Wednesday, January 9, 2013

New Boswell's Best--Saunders, Pidgeon, Chevalier, Askew, Jensen.

The big news this week was George Sanders's new story collection, Tenth of December (Random House). Before we could turn around, all our copies (signed) were sold, with one left on hold for a bookseller. The New York Times article (Joel Lovell called it the best book of 2013) also wiped out the wholesalers. I guess I should have recalled the great enthusiasm for Pastoralia and CivilWarLand in Bad Decline, and I guess a long time between books and a higher profile publisher makes all the difference. We should have books back in stock as soon as Jason can source some--it will still be on Boswell's Best when it returns, so you can let us call you when it comes in.

I started reading Sean Pidgeon's Finding Camlann in manuscript last spring, where I supposed to meet him for a dinner put together by W.W.Norton. But I missed my plane, and that left me arriving just as the dinner was ending. The novel, written by a John Wiley exec, is about Donald Gladstone and Julia Llewellyn's search fort he origins of King Arthur. Rebecca Goldstein writes: "Finding Camlann delivers a wallop of pleasure to both the head and hte heart. It is suffused with an irresistible sense of mystery, about the unknowable past and about the inner truth of those we love." I've read a few bloggers who were intrigued by the comparisons to A.S. Byatt's Possession, but didn't have a quotable outcome. We'll see what the reviewers say.

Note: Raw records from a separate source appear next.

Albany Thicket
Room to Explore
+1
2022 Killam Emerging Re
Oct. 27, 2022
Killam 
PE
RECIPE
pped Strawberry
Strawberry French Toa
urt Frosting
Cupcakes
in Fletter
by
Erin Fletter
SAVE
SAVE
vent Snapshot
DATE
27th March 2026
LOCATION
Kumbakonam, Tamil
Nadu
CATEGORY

The new Tracy Chevalier, The Last Runaway (Dutton), has a different sort of feel, at least from the jacket. It's a about a young Quaker woman drawn into the clandestine activities of the Underground Railroad. Patty Rhule in USA Today found the story "well told and engrossing." She continued: "Popular culture's current fascination with the corrosive effect of slavery can be seen in the hit movies Lincoln and Django Unchained. With compelling characters and swift pacing, The Last Runaway adds a worthy new chapter to a story that has consumed generations."

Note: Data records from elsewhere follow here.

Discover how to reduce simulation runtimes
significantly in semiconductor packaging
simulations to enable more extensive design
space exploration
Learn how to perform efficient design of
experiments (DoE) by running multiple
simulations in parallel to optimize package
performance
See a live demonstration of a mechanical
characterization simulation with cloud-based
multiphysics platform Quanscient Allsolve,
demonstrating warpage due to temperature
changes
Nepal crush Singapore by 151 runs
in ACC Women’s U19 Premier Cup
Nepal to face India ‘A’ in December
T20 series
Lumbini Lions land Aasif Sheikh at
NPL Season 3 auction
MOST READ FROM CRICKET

When I see a book with quotes from Adriana Trigiani and Ben Fountain, I'm not sure what to expect. But Rilla Askew's new novel, Kind of Kin (Ecco), has that and Luis Alberto Urrea, and four of my favorite booksellers--Paul Ingram from Prairie Lights, Sheryl Cotleur from Copperfield's, Emily Russo from Greenlight, and Roberta Rubin from The Book Stall. Rubin said "I cried, and laughed, and then cried again...Its moral conscience tapped the core of my being." The story revolves around a man sent to prison for harboring undocumented migrant workers in Oklahoma. This would be a nice jump from Hector Tobar's The Barbarian Nurseries, and I'm tempted to drop everything and start reading now, only I'm in the middle of Nancy Kricorian's new novel (All the Light There Was, due in March) and I am one of those one-at-a-time kind of readers.  But it can certainly go on the pile. Who am I kidding? It was already on the pile.

And finally, Liz Jensen's new novel, The Uninvited (Bloomsbury) follows Hesketh Lock, trying to figure out how a bizarre scandal in the Taiwanese timber industry ties into a series of gruesome murders, not of children, but by children. It's sort of a dystopian psychological thriller. Oh, and did I mention Lock is on the Spectrum? All the London papers are raving, from the Guardian to the Sunday Times. And here's a quote from the Independent: As difficult to read as it is to put down, The Uninvited is a masterclass in creepiness – as unsettling as Margaret Atwood or Kazuo Ishiguro but with modern detail such as Skype calls, industrial espionage and Twitter."

Have Jason or Greg or Mel read Jensen's newest? I think they'd love it. Later note: it turns out that Stacie read it. I asked her if I could recommend to folks who like The Ring, the Japanese horror novel. Yes, and it also has a global warming angle.

All the books are Boswell's Best, at least through the 14th.